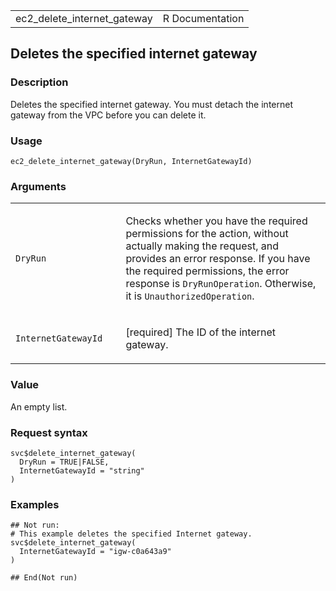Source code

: <table style="width: 100%;">
<tbody>
<tr class="odd">
<td>ec2_delete_internet_gateway</td>
<td style="text-align: right;">R Documentation</td>
</tr>
</tbody>
</table>

## Deletes the specified internet gateway

### Description

Deletes the specified internet gateway. You must detach the internet
gateway from the VPC before you can delete it.

### Usage

    ec2_delete_internet_gateway(DryRun, InternetGatewayId)

### Arguments

<table>
<colgroup>
<col style="width: 35%" />
<col style="width: 65%" />
</colgroup>
<tbody>
<tr class="odd">
<td><code id="ec2_delete_internet_gateway_:_DryRun">DryRun</code></td>
<td><p>Checks whether you have the required permissions for the action,
without actually making the request, and provides an error response. If
you have the required permissions, the error response is
<code>DryRunOperation</code>. Otherwise, it is
<code>UnauthorizedOperation</code>.</p></td>
</tr>
<tr class="even">
<td><code
id="ec2_delete_internet_gateway_:_InternetGatewayId">InternetGatewayId</code></td>
<td><p>[required] The ID of the internet gateway.</p></td>
</tr>
</tbody>
</table>

### Value

An empty list.

### Request syntax

    svc$delete_internet_gateway(
      DryRun = TRUE|FALSE,
      InternetGatewayId = "string"
    )

### Examples

    ## Not run: 
    # This example deletes the specified Internet gateway.
    svc$delete_internet_gateway(
      InternetGatewayId = "igw-c0a643a9"
    )

    ## End(Not run)
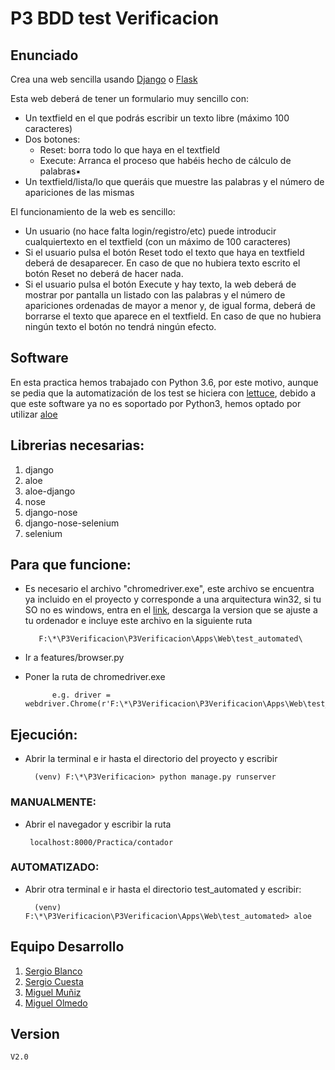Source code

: # P3 BDD test Verificacion
## Enunciado
Crea una web sencilla usando [Django] o [Flask]

Esta web deberá de tener un formulario muy sencillo con:

-   Un textfield en el que podrás escribir un texto libre (máximo 100 caracteres)
-   Dos botones:
    -   Reset: borra todo lo que haya en el textfield
    -   Execute: Arranca el proceso que habéis hecho de cálculo de palabras▪
-   Un textfield/lista/lo que queráis que muestre las palabras y el número de apariciones de las mismas

El funcionamiento de la web es sencillo:

-   Un usuario (no hace falta login/registro/etc) puede introducir cualquiertexto en el textfield (con un máximo de 100 caracteres)
-   Si el usuario pulsa el botón Reset todo el texto que haya en textfield deberá de desaparecer. En caso de que no hubiera texto escrito el botón Reset no deberá de hacer nada.
-   Si el usuario pulsa el botón Execute y hay texto, la web deberá de mostrar por pantalla un listado con las palabras y el número de apariciones ordenadas de mayor a menor y, de igual forma, deberá de borrarse el texto que aparece en el textfield. En caso de que no hubiera ningún texto el botón no tendrá ningún efecto.
## Software
En esta practica hemos trabajado con Python 3.6, por este motivo, aunque se pedia que la automatización de los test se hiciera con [lettuce], debido a que este software ya no es soportado por Python3, hemos optado por utilizar [aloe]
## Librerias necesarias:
 1. django 
 2. aloe 
 3. aloe-django
 4. nose 
 5. django-nose 
 6. django-nose-selenium 
 7. selenium 
    
## Para que funcione:
- Es necesario el archivo "chromedriver.exe", este archivo se encuentra ya incluido en el proyecto y corresponde a una arquitectura win32, si tu SO no es windows, entra en el [link], descarga la version que se ajuste a tu ordenador e incluye este archivo en la siguiente ruta
		
		 F:\*\P3Verificacion\P3Verificacion\Apps\Web\test_automated\
- Ir a features/browser.py 
- Poner la ruta de chromedriver.exe
			
			e.g. driver = webdriver.Chrome(r'F:\*\P3Verificacion\P3Verificacion\Apps\Web\test_automated\chromedriver.exe')
	
## Ejecución:

- Abrir la terminal e ir hasta el directorio del proyecto y escribir
		
		(venv) F:\*\P3Verificacion> python manage.py runserver

### MANUALMENTE:
 - Abrir el navegador y escribir la ruta
 	 
		localhost:8000/Practica/contador
### AUTOMATIZADO: 
- Abrir otra terminal e ir hasta el directorio test_automated y escribir:

		(venv) F:\*\P3Verificacion\P3Verificacion\Apps\Web\test_automated> aloe
        
## Equipo Desarrollo
1. [Sergio Blanco]
2. [Sergio Cuesta]
3. [Miguel Muñiz]
4. [Miguel Olmedo]

## Version
    V2.0

[Sergio Blanco]: https://github.com/sergioBMPN
[Sergio Cuesta]:https://github.com/scj300
[Miguel Muñiz]: https://github.com/miguelmuniz46
[Miguel Olmedo]: https://github.com/MiguelOlmedo
[Django]:https://www.djangoproject.com
[Flask]:http://flask.pocoo.org/
[link]:https://chromedriver.storage.googleapis.com/index.html?path=2.38/
[lettuce]:http://lettuce.it/
[Aloe]:https://pypi.org/project/aloe/
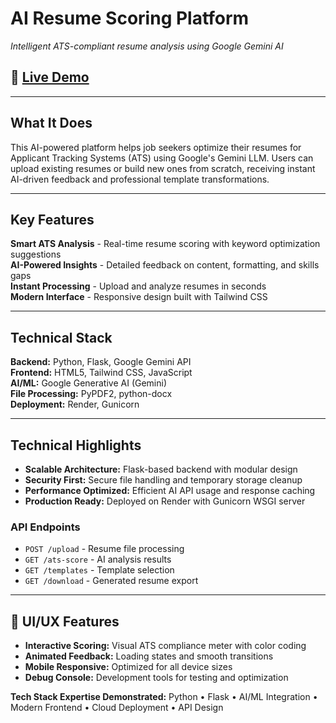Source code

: # AI Resume Scoring Platform

*Intelligent ATS-compliant resume analysis using Google Gemini AI*

## 🚀 [Live Demo](your-render-deployment-url-here) 

---

## What It Does

This AI-powered platform helps job seekers optimize their resumes for Applicant Tracking Systems (ATS) using Google's Gemini LLM. Users can upload existing resumes or build new ones from scratch, receiving instant AI-driven feedback and professional template transformations.


---

##  Key Features

**Smart ATS Analysis** - Real-time resume scoring with keyword optimization suggestions  
**AI-Powered Insights** - Detailed feedback on content, formatting, and skills gaps  
**Instant Processing** - Upload and analyze resumes in seconds  
**Modern Interface** - Responsive design built with Tailwind CSS

---

## Technical Stack

**Backend:** Python, Flask, Google Gemini API  
**Frontend:** HTML5, Tailwind CSS, JavaScript  
**AI/ML:** Google Generative AI (Gemini)  
**File Processing:** PyPDF2, python-docx  
**Deployment:** Render, Gunicorn

---

## Technical Highlights

- **Scalable Architecture:** Flask-based backend with modular design
- **Security First:** Secure file handling and temporary storage cleanup
- **Performance Optimized:** Efficient AI API usage and response caching
- **Production Ready:** Deployed on Render with Gunicorn WSGI server

### API Endpoints
- `POST /upload` - Resume file processing
- `GET /ats-score` - AI analysis results  
- `GET /templates` - Template selection
- `GET /download` - Generated resume export

---

## 🎨 UI/UX Features

- **Interactive Scoring:** Visual ATS compliance meter with color coding
- **Animated Feedback:** Loading states and smooth transitions
- **Mobile Responsive:** Optimized for all device sizes
- **Debug Console:** Development tools for testing and optimization


**Tech Stack Expertise Demonstrated:** Python • Flask • AI/ML Integration • Modern Frontend • Cloud Deployment • API Design
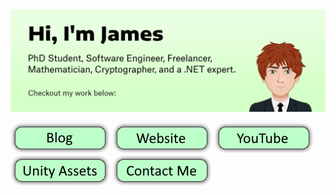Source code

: <img src="https://raw.githubusercontent.com/James231/James231/master/profile-image.png" alt="Hi, I'm James. PhD Student, Software Engineer, Freelancer, Mathematician, Cryptographer, and a .NET expert. Checkout my work below:">  
  
<a href="https://blog.jam-es.com" target="_blank"><img src="https://raw.githubusercontent.com/James231/James231/master/blog.png" alt="Blog"></a>
<a href="https://jam-es.com" target="_blank"><img src="https://raw.githubusercontent.com/James231/James231/master/website.png" alt="Website"></a>
<a href="https://www.youtube.com/channel/UC_efyH4unjG3zYh85Zv4XHA" target="_blank"><img src="https://raw.githubusercontent.com/James231/James231/master/youtube.png" alt="YouTube"></a>
<a href="https://solutionstudios.jam-es.com" target="_blank"><img src="https://raw.githubusercontent.com/James231/James231/master/unityassets.png" alt="Unity Assets"></a>
<a href="https://jam-es.com/#contact" target="_blank"><img src="https://raw.githubusercontent.com/James231/James231/master/contactme.png" alt="Contact Me"></a>
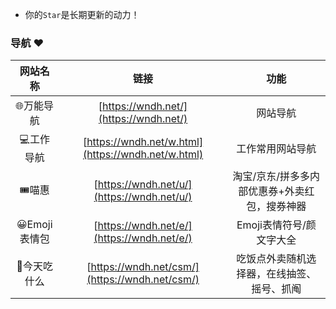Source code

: - 你的`Star`是长期更新的动力！  

### 导航   ❤
|网站名称|链接|功能|
| :------------: | :------------: | :------------: |
|🌐万能导航|[https://wndh.net/](https://wndh.net/)|网站导航|
|💻工作导航|[https://wndh.net/w.html](https://wndh.net/w.html)|工作常用网站导航|
|🎟喵惠|[https://wndh.net/u/](https://wndh.net/u/)|淘宝/京东/拼多多内部优惠券+外卖红包，搜券神器|
|😀Emoji表情包|[https://wndh.net/e/](https://wndh.net/e/)|Emoji表情符号/颜文字大全|
|🍚今天吃什么|[https://wndh.net/csm/](https://wndh.net/csm/)|吃饭点外卖随机选择器，在线抽签、摇号、抓阄|
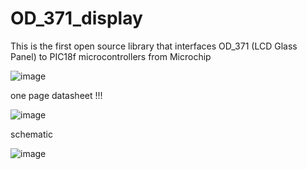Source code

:# OD_371_display
This is the first open source library that interfaces OD_371 (LCD Glass Panel) to PIC18f microcontrollers from Microchip

![image](https://user-images.githubusercontent.com/58062859/154808343-3c63d5af-58cd-4a28-ad8f-f73bd7990711.png)

one page datasheet  !!!

![image](https://user-images.githubusercontent.com/58062859/154808329-7e0502e2-5c31-4521-a4d0-ca1902f0a61a.png)

schematic 

![image](https://user-images.githubusercontent.com/58062859/154811682-0abfbe76-5a1c-4eb0-9ee9-1c1f5687f0cf.png)
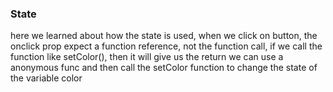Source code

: ### State
here we learned about how the state is used, when we click on button, the onclick prop expect a function reference, not the function call, if we call the function like setColor(), then it will give us the return 
we can use a anonymous func and then call the setColor function to change the state of the variable color
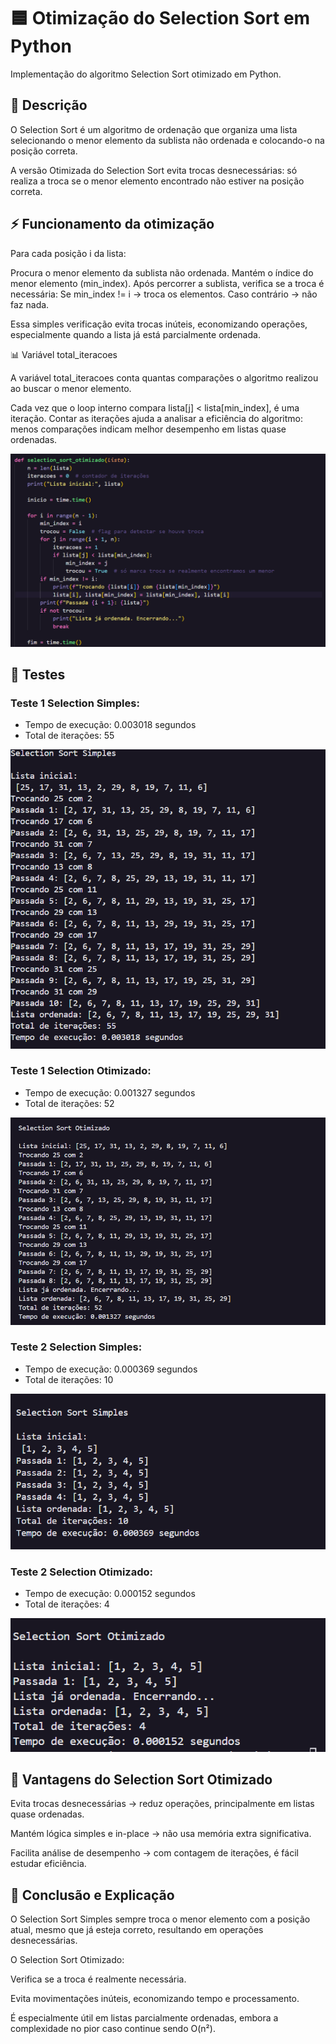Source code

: # 🟦 Otimização do Selection Sort em Python

Implementação do algoritmo Selection Sort otimizado em Python.

## 📌 Descrição

O Selection Sort é um algoritmo de ordenação que organiza uma lista selecionando o menor elemento da sublista não ordenada e colocando-o na posição correta.

A versão Otimizada do Selection Sort evita trocas desnecessárias: só realiza a troca se o menor elemento encontrado não estiver na posição correta.

## ⚡ Funcionamento da otimização

Para cada posição i da lista:

Procura o menor elemento da sublista não ordenada.
 Mantém o índice do menor elemento (min_index).
 Após percorrer a sublista, verifica se a troca é necessária:
 Se min_index != i → troca os elementos.
 Caso contrário → não faz nada.
 
 Essa simples verificação evita trocas inúteis, economizando operações, especialmente quando a lista já está parcialmente ordenada.


📊 Variável total_iteracoes

A variável total_iteracoes conta quantas comparações o algoritmo realizou ao buscar o menor elemento.

Cada vez que o loop interno compara lista[j] < lista[min_index], é uma iteração.
Contar as iterações ajuda a analisar a eficiência do algoritmo: menos comparações indicam melhor desempenho em listas quase ordenadas.

![Descrição da imagem](img/fun.png)

## 🚀 Testes

### Teste 1 Selection Simples:
* Tempo de execução: 0.003018 segundos
* Total de iterações: 55

![Descrição da imagem](img/teste1.png)

### Teste 1 Selection Otimizado:
* Tempo de execução: 0.001327 segundos
* Total de iterações: 52

![Descrição da imagem](img/1.png)

### Teste 2 Selection Simples:
* Tempo de execução: 0.000369 segundos
* Total de iterações: 10

![Descrição da imagem](img/teste2.png)

### Teste 2 Selection Otimizado:
* Tempo de execução: 0.000152 segundos
* Total de iterações: 4 

![Descrição da imagem](img/2.png)




## 🔹 Vantagens do Selection Sort Otimizado

Evita trocas desnecessárias → reduz operações, principalmente em listas quase ordenadas.

Mantém lógica simples e in-place → não usa memória extra significativa.

Facilita análise de desempenho → com contagem de iterações, é fácil estudar eficiência.

## 🔹 Conclusão e Explicação

O Selection Sort Simples sempre troca o menor elemento com a posição atual, mesmo que já esteja correto, resultando em operações desnecessárias.

O Selection Sort Otimizado:

Verifica se a troca é realmente necessária.

Evita movimentações inúteis, economizando tempo e processamento.

É especialmente útil em listas parcialmente ordenadas, embora a complexidade no pior caso continue sendo O(n²).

----------

■ **Task brief**: Print everything from the start of the entries down to the line containing "### Description", both ends included, and leave the pictures out of your answer.

■ **Expected answer**:
Source code

: <table style="width: 100%;">
<tbody>
<tr class="odd">
<td>ec2_delete_internet_gateway</td>
<td style="text-align: right;">R Documentation</td>
</tr>
</tbody>
</table>

## Deletes the specified internet gateway

### Description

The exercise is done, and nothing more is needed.